Hamilton was pointing to some deeper knowledge of Jefferson’s private life, perhaps his knowledge of Jefferson’s liaison with Sally Hemings, based on reports from Angelica Church. Notably, Hamilton again used Julius Caesar as an example of the worst sort of tyrant, not as history’s greatest man.

In responding to Washington’s call for toleration, the only difference between Hamilton and Jefferson was that Hamilton wielded his own pen while Jefferson employed proxies. Between September 26 and December 31, 1792, six essays entitled “Vindication of Mr. Jefferson” came out in the American Daily Advertiser. Jefferson’s protégé from Virginia, Senator James Monroe, wrote five of them and Madison the sixth. The two men had conferred at length with Jefferson at Monticello, and Jefferson sent seven letters to Madison, which Monroe drew freely on in his articles. Monroe tried to exculpate Jefferson from charges that he had opposed the Constitution and wished to repudiate the national debt. In one essay, “A Candid State of Parties,” Madison described the Hamiltonians as “more partial to the opulent than to the other classes of society” and said they wanted to conduct government by “the pageantry of rank, the influence of money and emoluments, and the terror of military force.”82 Before writing the article, Madison received word from John Beckley, clerk of the House of Representatives, that Hamilton had declared unequivocally that Madison was “his personal and political enemy.”83 Things had reached a frenzied state that would have been inconceivable to Hamilton and Madison five years earlier, when they started The Federalist.

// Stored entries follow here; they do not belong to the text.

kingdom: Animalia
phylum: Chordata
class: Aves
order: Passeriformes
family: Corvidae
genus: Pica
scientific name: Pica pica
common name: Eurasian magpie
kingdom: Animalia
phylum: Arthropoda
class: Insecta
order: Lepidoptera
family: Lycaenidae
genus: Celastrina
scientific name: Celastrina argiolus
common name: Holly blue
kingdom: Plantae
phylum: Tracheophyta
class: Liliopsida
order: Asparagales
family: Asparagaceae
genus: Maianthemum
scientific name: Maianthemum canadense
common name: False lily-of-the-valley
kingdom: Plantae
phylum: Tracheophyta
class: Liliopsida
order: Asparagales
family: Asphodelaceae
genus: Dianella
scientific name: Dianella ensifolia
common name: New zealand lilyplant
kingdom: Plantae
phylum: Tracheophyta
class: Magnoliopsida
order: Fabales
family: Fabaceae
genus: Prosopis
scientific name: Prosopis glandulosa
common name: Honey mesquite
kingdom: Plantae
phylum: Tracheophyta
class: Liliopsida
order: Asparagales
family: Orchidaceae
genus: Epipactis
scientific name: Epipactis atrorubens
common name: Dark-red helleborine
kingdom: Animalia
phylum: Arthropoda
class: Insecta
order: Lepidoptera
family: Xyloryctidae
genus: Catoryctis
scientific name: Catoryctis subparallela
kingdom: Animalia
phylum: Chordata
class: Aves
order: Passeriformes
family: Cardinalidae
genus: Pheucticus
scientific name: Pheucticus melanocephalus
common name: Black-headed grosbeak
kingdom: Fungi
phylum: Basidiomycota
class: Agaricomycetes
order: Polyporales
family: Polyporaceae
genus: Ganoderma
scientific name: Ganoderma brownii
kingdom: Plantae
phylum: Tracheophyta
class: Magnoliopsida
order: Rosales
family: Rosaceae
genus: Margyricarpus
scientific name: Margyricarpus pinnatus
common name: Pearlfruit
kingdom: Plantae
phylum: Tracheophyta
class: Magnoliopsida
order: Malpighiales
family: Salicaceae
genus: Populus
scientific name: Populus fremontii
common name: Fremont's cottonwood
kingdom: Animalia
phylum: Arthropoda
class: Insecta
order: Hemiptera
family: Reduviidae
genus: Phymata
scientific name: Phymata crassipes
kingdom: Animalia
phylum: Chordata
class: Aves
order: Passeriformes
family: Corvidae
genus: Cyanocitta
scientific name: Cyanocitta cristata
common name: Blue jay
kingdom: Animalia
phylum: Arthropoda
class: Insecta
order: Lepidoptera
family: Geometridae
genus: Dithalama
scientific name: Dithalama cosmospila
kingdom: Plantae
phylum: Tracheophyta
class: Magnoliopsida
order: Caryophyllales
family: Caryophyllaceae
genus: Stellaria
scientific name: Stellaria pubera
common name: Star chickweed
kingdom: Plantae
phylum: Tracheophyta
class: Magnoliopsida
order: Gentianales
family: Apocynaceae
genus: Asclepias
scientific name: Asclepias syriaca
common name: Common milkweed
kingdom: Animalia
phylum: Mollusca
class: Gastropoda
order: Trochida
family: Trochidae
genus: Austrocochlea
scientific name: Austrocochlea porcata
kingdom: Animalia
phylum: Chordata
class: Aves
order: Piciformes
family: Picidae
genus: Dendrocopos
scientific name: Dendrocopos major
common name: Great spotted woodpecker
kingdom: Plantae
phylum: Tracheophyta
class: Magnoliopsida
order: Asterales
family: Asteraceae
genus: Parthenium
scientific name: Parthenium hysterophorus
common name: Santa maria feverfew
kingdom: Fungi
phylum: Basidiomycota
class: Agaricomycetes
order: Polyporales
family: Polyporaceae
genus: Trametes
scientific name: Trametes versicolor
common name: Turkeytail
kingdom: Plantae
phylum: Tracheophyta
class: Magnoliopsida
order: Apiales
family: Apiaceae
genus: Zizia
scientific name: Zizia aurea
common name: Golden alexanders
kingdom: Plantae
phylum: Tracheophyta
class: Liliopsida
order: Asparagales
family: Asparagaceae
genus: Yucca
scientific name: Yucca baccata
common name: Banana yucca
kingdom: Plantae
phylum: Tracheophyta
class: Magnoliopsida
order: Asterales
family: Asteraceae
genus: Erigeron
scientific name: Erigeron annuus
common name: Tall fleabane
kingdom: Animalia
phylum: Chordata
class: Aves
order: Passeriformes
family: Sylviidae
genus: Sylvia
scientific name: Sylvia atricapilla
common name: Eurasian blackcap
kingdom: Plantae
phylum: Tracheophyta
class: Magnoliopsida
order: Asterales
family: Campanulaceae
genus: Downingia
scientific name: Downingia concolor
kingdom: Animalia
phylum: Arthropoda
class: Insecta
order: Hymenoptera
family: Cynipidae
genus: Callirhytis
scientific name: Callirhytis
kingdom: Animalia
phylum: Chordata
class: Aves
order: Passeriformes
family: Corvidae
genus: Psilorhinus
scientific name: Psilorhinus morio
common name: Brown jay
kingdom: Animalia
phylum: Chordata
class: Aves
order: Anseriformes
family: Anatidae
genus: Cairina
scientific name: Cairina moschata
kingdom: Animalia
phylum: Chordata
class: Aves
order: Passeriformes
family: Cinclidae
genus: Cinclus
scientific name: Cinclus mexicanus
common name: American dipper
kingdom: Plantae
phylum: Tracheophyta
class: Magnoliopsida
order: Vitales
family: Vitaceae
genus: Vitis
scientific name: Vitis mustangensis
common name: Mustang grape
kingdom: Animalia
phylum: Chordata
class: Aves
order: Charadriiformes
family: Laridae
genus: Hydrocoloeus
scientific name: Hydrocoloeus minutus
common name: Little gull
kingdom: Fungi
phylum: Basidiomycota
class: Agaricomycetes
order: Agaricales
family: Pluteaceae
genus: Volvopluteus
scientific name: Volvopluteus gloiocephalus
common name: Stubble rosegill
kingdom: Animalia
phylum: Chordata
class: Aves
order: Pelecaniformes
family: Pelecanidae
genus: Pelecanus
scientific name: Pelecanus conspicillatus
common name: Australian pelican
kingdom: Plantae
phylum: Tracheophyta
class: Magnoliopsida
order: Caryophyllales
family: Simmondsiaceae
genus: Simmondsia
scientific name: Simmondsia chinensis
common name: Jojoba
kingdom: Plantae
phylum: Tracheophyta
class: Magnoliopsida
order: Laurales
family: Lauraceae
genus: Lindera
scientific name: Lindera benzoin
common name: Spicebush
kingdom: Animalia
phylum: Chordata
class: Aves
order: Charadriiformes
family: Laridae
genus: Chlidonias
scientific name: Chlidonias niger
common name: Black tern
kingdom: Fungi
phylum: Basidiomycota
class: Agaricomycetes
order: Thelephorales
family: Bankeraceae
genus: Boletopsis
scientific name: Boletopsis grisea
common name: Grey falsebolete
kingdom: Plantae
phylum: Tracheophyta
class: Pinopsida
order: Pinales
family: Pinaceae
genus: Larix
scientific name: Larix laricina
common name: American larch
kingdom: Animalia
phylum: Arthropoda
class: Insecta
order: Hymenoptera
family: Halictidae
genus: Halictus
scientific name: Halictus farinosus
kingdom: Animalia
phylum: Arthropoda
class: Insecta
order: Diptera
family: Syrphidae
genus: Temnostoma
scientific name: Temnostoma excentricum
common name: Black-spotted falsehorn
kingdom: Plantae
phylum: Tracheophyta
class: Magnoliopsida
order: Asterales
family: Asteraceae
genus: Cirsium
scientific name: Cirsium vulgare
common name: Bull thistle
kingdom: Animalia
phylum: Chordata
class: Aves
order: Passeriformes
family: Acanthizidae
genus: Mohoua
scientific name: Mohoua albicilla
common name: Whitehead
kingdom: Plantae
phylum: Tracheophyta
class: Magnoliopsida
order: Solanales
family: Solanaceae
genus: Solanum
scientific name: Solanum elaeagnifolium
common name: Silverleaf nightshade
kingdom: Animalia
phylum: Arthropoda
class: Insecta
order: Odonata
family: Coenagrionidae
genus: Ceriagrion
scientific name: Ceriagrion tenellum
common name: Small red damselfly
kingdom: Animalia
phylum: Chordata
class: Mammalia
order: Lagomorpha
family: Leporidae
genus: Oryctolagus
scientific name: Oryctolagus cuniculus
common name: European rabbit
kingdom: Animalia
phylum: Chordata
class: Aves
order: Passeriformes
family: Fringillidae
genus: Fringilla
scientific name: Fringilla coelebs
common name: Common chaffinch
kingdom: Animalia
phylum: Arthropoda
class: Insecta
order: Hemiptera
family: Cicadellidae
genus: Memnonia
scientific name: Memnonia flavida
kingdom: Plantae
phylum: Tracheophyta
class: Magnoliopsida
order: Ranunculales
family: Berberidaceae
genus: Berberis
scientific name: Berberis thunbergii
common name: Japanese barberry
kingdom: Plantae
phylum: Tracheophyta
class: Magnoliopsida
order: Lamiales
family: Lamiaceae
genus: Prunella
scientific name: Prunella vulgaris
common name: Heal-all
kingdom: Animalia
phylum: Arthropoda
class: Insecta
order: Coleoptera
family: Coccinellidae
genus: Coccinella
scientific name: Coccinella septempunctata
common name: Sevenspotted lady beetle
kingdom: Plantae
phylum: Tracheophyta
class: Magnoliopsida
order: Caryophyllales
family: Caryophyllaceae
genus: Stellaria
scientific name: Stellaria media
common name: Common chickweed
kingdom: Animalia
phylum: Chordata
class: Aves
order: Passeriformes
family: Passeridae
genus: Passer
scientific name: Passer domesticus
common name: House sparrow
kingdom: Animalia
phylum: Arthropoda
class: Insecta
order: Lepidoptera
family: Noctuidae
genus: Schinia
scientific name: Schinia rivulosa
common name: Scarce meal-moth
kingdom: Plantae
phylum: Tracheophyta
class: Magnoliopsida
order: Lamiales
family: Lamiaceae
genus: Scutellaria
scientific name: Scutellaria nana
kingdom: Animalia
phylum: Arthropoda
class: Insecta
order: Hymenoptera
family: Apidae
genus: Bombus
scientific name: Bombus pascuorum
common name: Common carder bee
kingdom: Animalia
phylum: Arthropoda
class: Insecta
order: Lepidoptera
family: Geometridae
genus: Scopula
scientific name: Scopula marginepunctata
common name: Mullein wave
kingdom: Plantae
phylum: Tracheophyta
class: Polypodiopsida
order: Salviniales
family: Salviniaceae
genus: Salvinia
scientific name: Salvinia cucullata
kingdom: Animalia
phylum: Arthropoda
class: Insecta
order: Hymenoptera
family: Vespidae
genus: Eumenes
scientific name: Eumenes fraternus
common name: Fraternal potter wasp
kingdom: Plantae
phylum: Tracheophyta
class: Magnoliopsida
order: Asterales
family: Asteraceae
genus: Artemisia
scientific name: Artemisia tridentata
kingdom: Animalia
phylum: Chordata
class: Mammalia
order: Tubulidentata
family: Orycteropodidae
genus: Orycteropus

Before breakfast on the morning of October 1, 1792, Jefferson met with George Washington at Mount Vernon and again tried to convince him that Hamilton headed a monarchist plot. According to Jefferson, Hamilton had told him that the “Constitution was a shilly-shally thing of mere milk and water, which could not last and was only good as a step to something better.”84 Washington now lost all patience with Jefferson and his obsessive belief in a nonexistent plot. He told him that “as to the idea of transforming this government into a monarchy, he did not believe there were ten men in the United States whose opinions were worth attention who entertained such a thought.”85Washington also made it plain that he supported Hamilton’s funding system because it had worked. “That for himself, he had seen our affairs desperate and our credit lost, and that this was in a sudden and extraordinary degree raised to the highest pitch,” Jefferson later wrote.86 Washington said that it did not bother him that some legislators owned government debt, because some self-interest was inescapable in any government.

Because the president sided with his much younger rival, Jefferson concluded grumpily that the president’s brain must be enfeebled by age and that his opinions showed “a willingness to let others act and even think for him.”87 In despair, Jefferson repeated his intention to retire from the State Department at the end of Washington’s first term (March 1793), though he was to linger until the end of that year. Hamilton had flowered in office and found his identity there, while Jefferson hated the paperwork, had wearied of contesting administration policies, and daydreamed about a return to more peaceful pursuits at Monticello. The job had trapped him among political enemies, and he knew it would be easier to build up his following outside of office. There was no longer any point in trying to convert George Washington. Alexander Hamilton had won.